İnsan saf bilinç haline geldiğinde o soruyu cevaplayacağını sanır; ama bir kez daha görülür ki, o halde bile cevap kolay değildir. Tevrat’ın ünlü retoriği içinde, dudaklarınızdan: “Her şey boş” (Vaiz babı) kelimeleri döküldü dökülecek olur...

Eğer herşey biteviye ve durmadan tekrarlanıyorsa, her şeyin boş olduğuna inanmamak için sebep kalmaz. Ama hiçbir şey biteviye değildir ve hiçbir şey aynen tekrarlanmamaktadır. Tekrarlandığı sanılan şeyler bile değişerek tekrarlanmaktadır.

Allah Resulü’nün (sav) miraçtan sonra melekler hakkında bildirdiğine göre, bazı melekler sürekli kıyam halinde, bazıları sürekli rükû halinde, bazıları da sürekli secde halinde bulunuyormuş. Bu hallerin herhangi birinde insanın sürekli kalması onun fıtratına uygun düşmez. İnsan biraz kıyam halinde, biraz rükû halinde, biraz secde halinde kalır. Hiçbirinde sürekli kalamaz. Onun fıtratı bir halden başka bir hale değişmek, dönüşmek istidadındadır. Böylece her şeyin boşluğunu ileri süren önermenin burada yeri olmadığı anlaşılır hale gelir.

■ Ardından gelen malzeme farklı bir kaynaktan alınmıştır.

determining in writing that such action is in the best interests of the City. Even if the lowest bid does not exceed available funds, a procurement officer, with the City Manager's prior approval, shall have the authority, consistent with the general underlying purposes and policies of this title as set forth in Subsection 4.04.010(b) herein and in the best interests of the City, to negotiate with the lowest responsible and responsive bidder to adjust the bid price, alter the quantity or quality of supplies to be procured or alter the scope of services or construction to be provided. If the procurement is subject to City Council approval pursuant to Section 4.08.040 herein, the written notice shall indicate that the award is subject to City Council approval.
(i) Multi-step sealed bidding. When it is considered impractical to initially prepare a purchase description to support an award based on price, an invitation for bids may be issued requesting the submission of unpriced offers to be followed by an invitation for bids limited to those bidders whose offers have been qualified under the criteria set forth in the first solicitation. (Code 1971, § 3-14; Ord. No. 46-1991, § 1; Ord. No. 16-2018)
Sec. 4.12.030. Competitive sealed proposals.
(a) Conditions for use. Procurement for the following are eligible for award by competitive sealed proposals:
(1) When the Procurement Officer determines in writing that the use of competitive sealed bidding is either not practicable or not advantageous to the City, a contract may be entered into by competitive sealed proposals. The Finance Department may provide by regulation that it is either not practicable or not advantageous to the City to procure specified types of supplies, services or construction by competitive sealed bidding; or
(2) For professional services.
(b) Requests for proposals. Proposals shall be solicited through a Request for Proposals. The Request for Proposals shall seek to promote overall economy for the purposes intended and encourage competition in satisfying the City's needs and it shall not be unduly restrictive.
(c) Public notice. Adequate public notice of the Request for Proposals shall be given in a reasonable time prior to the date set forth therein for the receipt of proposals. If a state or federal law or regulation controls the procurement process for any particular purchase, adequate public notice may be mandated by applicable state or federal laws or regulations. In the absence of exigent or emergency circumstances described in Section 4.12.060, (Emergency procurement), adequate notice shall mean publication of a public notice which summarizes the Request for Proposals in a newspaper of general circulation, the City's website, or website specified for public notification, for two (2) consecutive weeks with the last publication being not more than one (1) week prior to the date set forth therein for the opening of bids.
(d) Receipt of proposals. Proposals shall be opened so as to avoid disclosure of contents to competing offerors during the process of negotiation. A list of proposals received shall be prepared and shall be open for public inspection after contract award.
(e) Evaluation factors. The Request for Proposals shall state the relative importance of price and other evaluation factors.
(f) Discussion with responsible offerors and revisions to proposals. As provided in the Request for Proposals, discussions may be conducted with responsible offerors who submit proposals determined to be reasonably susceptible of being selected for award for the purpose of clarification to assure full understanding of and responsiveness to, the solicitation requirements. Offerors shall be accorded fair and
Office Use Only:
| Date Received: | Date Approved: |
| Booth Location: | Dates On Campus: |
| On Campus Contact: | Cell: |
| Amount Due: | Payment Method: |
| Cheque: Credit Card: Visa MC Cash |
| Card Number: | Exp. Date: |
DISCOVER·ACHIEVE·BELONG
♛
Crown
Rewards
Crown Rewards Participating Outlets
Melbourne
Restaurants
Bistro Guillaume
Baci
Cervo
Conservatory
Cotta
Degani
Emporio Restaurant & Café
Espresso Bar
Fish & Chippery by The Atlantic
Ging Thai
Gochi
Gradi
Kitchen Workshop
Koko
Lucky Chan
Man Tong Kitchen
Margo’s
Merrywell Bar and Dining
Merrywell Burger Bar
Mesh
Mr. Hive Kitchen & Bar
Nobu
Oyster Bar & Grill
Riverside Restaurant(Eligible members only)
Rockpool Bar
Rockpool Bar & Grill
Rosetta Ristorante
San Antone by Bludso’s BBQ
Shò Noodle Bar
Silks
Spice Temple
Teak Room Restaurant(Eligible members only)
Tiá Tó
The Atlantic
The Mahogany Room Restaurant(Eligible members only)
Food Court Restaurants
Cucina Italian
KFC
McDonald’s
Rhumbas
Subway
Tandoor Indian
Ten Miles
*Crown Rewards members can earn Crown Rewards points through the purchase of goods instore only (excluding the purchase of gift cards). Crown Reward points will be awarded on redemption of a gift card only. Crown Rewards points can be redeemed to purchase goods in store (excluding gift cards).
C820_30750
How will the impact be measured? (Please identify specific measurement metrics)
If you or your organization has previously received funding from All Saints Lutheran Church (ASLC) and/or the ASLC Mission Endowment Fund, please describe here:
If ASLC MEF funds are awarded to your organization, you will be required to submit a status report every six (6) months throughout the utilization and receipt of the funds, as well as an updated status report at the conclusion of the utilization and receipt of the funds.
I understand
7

O zaman insan, İmam Gazali’nin öğüdünü tutmakta da zorlanacağını hissetmeye başlar. O, şöyle söylüyordu: Farz et ki, ömrün dolmuş, fakat sen Allah’a yalvarmış yakarmış ondan bir gün daha vermesini istemişsin ve o gün sana verilmiş; işte şu anda, sen, sana verilmiş olan o cabadan son bir günün içinde bulunuyorsun; o gün ne yapacak isen, her gün onu yap ve öyle yaşa! Bunun kolay iş olmadığı besbelli. Ancak şurası da belli: her yaşadığın gün, eğer o son gün olsa bile, bu tekrarlanabilir bir şey değildir; bu, döngüsel bir olay değildir.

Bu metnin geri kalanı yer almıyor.